Après cela, tout Juif survivant qui tombait dans les mains des Nazis était exécuté sur le champ où conduit dans la forêt de Dragunov, où il était exécuté. Les derniers Juifs des camps furent tous tués le 23 juillet 1943. Parmi les victimes se trouvaient les membres de la police juive, qui avait été crée pour mainteneir « l’ordre » dans le ghetto.
La commission d’enquête a trouvé 26 fosses pendant ses fouilles. Selon les chiffres établis par les médecins-légistes, plus de 18 000 corps de paisib les citoyens soviétiques furent découverts dans ces sépultures collectives.
Selon le rapport d’enquête préliminaire, les fascistes allemands tuèrent à Tarnopol et environs plus de 21 000 citoyens soviétiques innocents, prisonniers de guerre et partisans soviétiques. De surcroît, environ 700 personnes furent transportées par chemin de fer à Belzec. Leur destin n’est pas connu.
La comission considère comme coupables de l’extermination de paisibles citoyens soviétiques, prisonniers de guerre et partisans dans la ville de Tarnopol les personnes suivantes :
1) Général Kittel, commandant de la forteresse de Tarnopol.
2) Général-Major Neiclorf, commandant de la garnison de Tarnopol.
3) « Podpolkovnik » Heinrich Heinsburg, adjoint au commandant de la garnison.
4) Général von Horburn, commandant de la Gestapo de la région de Tarnopol.
5) Rakita, substitut du commandant de la Gestapo de la région de Tarnopol et commandant du camp de travail forcé juif.
6) Capitaine Struchlas, chef d’état major de la Gestapo.
7) Capitaines Welker et Herman, officiers de la Gestapo.
8) Palfinger, Gestapo, spécialiste des questions juives.
9) Dornicla, aide du commandant de la ville de Tarnopol.
10) Rain, agent de la Gestapo.
11) Sturmführer comte von Miller, commandant de la Gestapo de Tarnopol.
12) Leks, Fritz, Commandant en second de la Gestapo.
13) Gagar (Hagar), commandant de la ville de Tarnopol.
14) Mysh, procureur SD.
15) Tumynik, commandant en second du camp juif.

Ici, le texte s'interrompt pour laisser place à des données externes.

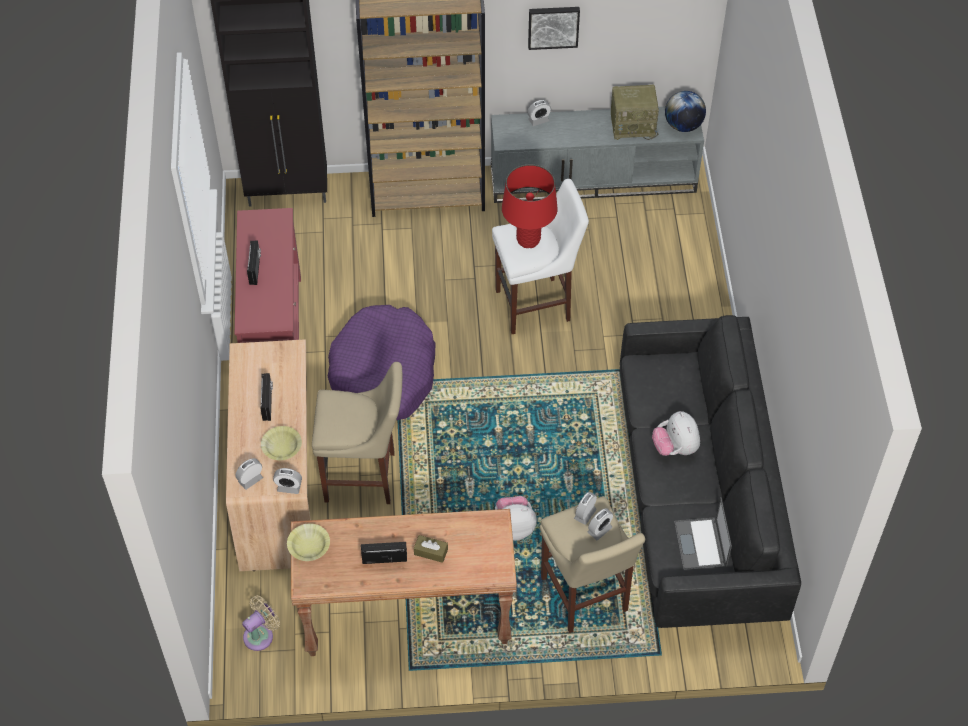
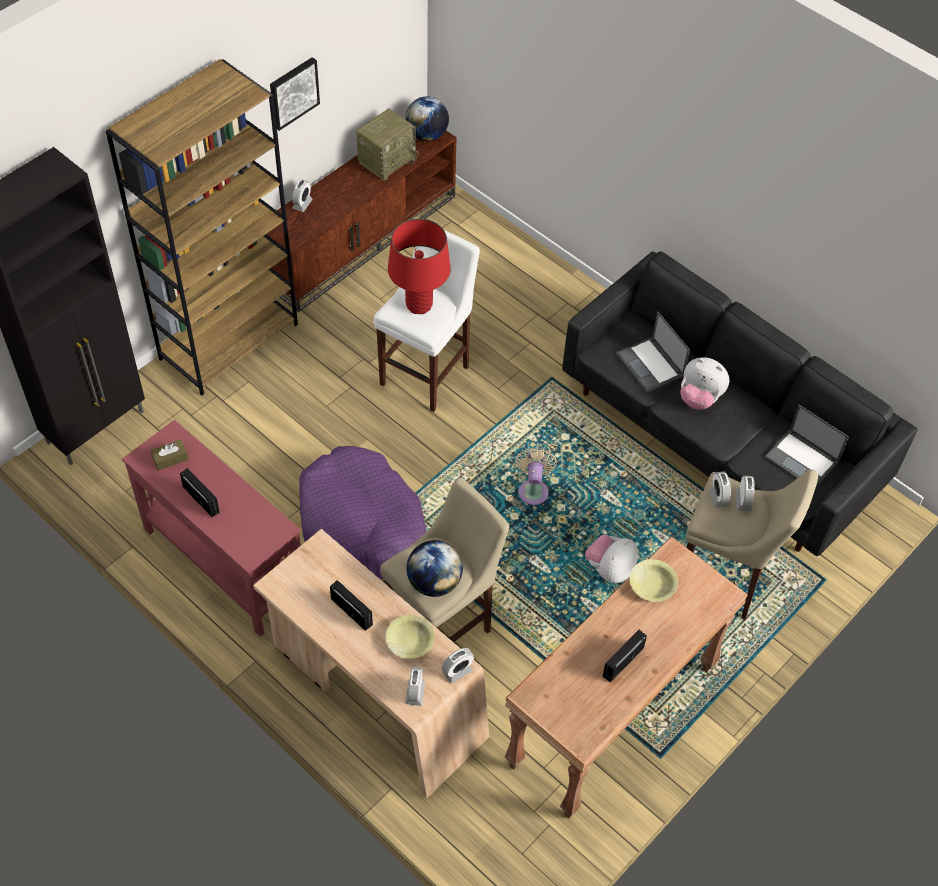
camera: 45 degrees left, 0 degrees up
beige fan [242,596,280,651] -> beige fan moved to [515,447,557,505]
yellow bowl [287,524,330,561] -> yellow bowl moved to [629,559,678,602]
brown tissue box [414,535,448,563] -> brown tissue box moved to [150,439,189,471]
grey tv stand [491,107,704,203] -> brown tv stand [266,131,457,312]
none -> globe [406,540,463,597]
none -> laptop [616,311,690,393]

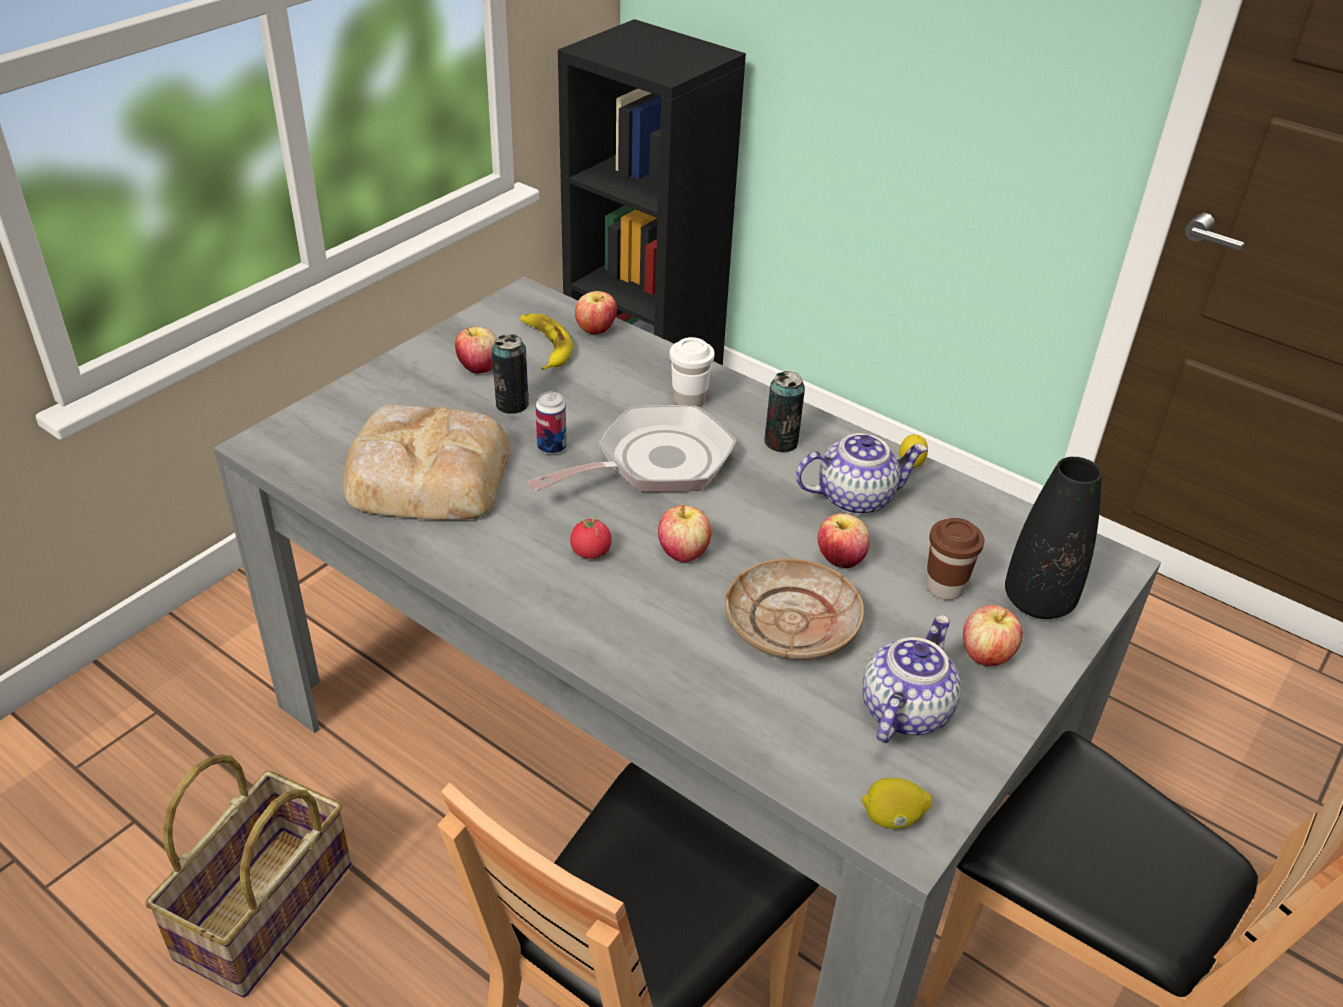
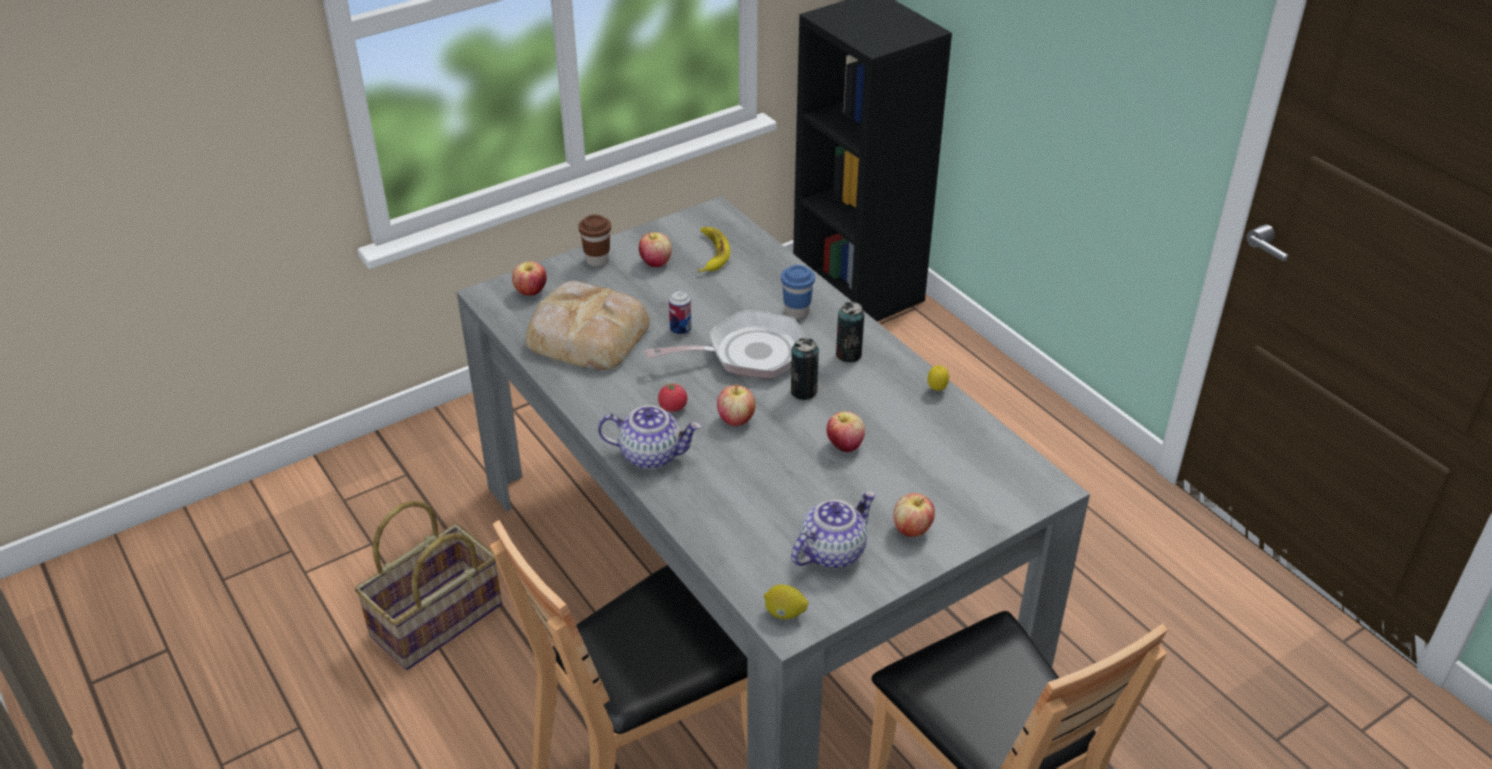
camera: 20 degrees right, 0 degrees up
can [492,334,529,414] -> can moved to [791,338,819,400]
apple [575,291,617,334] -> apple moved to [512,261,547,296]
white cup [670,337,715,407] -> blue cup [781,265,815,319]
beige plate [725,559,864,660] -> none
teapot [796,433,928,515] -> teapot moved to [598,405,701,469]
brown cup [926,518,984,600] -> brown cup moved to [579,215,611,267]
black vase [1005,457,1102,619] -> none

16) Chervonyj, commandant en second chargé des exécutions.
17) Rieman-Rheinish, agent de la Gestapo de Miller.
18) Borykovich, Olejnik, agents de la Gestapo.
19) Parmor, Ernst, commandant du camp de prisonniers de guerre.
20) Sklaryk, Reitord, Weipel, Gibky, Winkler, Gensprowski, criminels.
21) Spinger, Fleg Willy, police secrète.
22) Chechowich, Wasia, agent de la police secrète (polonais).
Traitres à la patrie, policiers (nationalistes ukrainiens) :
1. Madarskii.
2. Salema.
3. Jawnij.
4. Shtyk.
5. Pawtos Oleska.
6. Gulko.
7. Wassh Myron.
8. Wysotskij.
9. Zborowski.
10. Chowrow.
11. Barasa.
12. Martynevich.
13. Kochurka.
14. Shkombora.
15. [Illisible].
16. Shkambara Konstantin.
17. Pshzhemirski.
18. Kucan.
19. Mushka Taras.
20. Shaderskyj.
21. Chomowa, agent de la police secrète.
22. Rychmowskij, commandant de la police.
23. Kobylenskij Kostia.
24. Grinfeld (juif).
25. Blimfeld, commandant de la police juive.
26. Weinstein, police juive.
27. Fuchs, police.
28. Jampolex, police.
Commission :
1. Député du soviet suprême de l’URSS Kornpariets.
2. P.S. Nasenko.
3. Député du soviet municipal Zue, I.P.
4. Capitaine Gudemchuk, J.A.
5. Chef de l’institut médical Wojtkewich, M.I.
6. Prête de la ville Ivantiuw, A.A.
7. Capitaine (justice) Nowikov, A.M.
8. Major (justice) Kozachenko, K.A.
9. Major M/C Cherninskij, P.J.
10. Représentant de la commission extraordinaire du gouvernement de l’URSS Kuzinin, S.T.
[Termes techniques relatifs à la traduction au sceau du document officiel].